Use decision trees when interpretability is a hard requirement — medical diagnosis, credit decisions, and compliance contexts where you must explain the prediction. They also require no feature scaling and handle mixed data types natively. For pure predictive accuracy, Random Forest or XGBoost almost always outperform a single tree.

How does a decision tree relate to Random Forest and XGBoost?

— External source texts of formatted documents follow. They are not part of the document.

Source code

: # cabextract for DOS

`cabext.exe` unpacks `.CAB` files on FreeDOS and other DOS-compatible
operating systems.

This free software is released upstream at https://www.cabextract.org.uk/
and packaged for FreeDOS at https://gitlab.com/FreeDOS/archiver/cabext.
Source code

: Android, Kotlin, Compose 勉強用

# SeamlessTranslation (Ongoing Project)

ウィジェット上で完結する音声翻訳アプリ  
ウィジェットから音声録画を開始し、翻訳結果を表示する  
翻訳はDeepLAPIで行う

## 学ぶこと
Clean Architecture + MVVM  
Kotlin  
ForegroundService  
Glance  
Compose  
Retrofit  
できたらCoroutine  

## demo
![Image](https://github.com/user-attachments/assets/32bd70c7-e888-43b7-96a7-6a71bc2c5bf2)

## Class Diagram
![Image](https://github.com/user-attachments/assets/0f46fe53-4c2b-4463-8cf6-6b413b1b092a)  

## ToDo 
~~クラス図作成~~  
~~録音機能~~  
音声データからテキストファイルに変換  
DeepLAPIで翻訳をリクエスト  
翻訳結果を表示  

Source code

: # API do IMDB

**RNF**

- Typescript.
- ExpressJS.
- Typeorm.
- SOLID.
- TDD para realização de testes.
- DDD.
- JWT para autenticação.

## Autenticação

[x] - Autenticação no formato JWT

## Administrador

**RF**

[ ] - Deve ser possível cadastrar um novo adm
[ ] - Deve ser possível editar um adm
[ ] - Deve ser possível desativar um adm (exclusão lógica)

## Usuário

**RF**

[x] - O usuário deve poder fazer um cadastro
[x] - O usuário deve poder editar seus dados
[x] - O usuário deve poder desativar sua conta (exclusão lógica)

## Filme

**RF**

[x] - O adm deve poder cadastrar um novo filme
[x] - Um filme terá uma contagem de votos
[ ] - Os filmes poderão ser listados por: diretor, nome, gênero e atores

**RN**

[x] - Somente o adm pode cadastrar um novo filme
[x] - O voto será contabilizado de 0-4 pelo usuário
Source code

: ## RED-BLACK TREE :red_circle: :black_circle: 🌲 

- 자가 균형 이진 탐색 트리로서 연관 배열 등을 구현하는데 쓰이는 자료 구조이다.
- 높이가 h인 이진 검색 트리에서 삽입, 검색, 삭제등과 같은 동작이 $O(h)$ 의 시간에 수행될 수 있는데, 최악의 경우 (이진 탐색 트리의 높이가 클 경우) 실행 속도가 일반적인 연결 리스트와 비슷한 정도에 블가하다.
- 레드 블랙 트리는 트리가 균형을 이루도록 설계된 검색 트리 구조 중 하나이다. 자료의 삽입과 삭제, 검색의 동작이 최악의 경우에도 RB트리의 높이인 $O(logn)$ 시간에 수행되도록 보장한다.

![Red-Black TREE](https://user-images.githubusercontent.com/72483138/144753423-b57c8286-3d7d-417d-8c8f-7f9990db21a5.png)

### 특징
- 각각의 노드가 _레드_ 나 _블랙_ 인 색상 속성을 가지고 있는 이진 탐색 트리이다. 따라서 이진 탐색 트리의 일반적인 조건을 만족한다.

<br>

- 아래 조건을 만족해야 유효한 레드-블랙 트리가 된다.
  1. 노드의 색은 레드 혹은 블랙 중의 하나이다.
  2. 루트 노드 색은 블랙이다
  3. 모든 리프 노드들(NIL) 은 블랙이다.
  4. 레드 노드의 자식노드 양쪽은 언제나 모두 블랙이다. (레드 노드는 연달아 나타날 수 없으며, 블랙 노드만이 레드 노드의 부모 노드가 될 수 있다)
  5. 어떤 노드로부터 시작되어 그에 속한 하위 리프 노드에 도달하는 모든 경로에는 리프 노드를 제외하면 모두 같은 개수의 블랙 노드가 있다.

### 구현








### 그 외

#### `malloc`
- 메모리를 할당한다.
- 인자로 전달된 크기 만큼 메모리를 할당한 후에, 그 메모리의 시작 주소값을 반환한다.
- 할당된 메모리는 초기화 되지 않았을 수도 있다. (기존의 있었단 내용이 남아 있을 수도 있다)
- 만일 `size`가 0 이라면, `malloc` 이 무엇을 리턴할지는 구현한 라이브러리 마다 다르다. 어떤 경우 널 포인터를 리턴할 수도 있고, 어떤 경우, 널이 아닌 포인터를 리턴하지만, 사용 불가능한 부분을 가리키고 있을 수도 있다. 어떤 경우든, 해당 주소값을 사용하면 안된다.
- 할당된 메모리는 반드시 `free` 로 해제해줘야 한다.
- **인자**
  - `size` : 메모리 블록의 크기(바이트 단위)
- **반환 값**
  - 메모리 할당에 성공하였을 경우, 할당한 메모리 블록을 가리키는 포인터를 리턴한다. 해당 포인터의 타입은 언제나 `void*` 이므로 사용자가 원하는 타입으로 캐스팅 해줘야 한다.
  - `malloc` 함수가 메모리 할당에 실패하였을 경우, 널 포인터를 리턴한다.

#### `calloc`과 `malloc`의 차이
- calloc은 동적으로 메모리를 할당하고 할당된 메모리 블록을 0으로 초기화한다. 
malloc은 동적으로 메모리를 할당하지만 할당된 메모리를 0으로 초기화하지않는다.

Both ensemble methods are built on decision trees. Random Forest trains many deep trees in parallel on random data and feature subsets, then averages their predictions (bagging). XGBoost trains shallow trees in sequence, where each tree corrects the residual errors of the previous ones (boosting). Understanding a single tree is the prerequisite for understanding both.


Key Takeaways

  • A decision tree recursively splits data by choosing the feature and threshold that maximises information gain (entropy reduction) or minimises Gini impurity at each node.
  • Unpruned trees overfit. Control complexity with max_depth, min_samples_leaf, and ccp_alpha.
  • For regression, variance reduction (MSE) replaces impurity as the split criterion; each leaf predicts the mean of its training targets.
  • A single tree has high variance. Random Forest and gradient boosting methods reduce this variance through ensembling while retaining the tree's interpretable split structure.

References

  • Breiman, L., Friedman, J., Olshen, R., & Stone, C. (1984). Classification and Regression Trees. Wadsworth.
  • Quinlan, J. R. (1986). Induction of Decision Trees. Machine Learning, 1(1), 81–106.
  • James, G., Witten, D., Hastie, T., & Tibshirani, R. (2021). An Introduction to Statistical Learning (2nd ed.). Springer.
  • Pedregosa, F., et al. (2011). Scikit-learn: Machine Learning in Python. Journal of Machine Learning Research, 12, 2825–2830.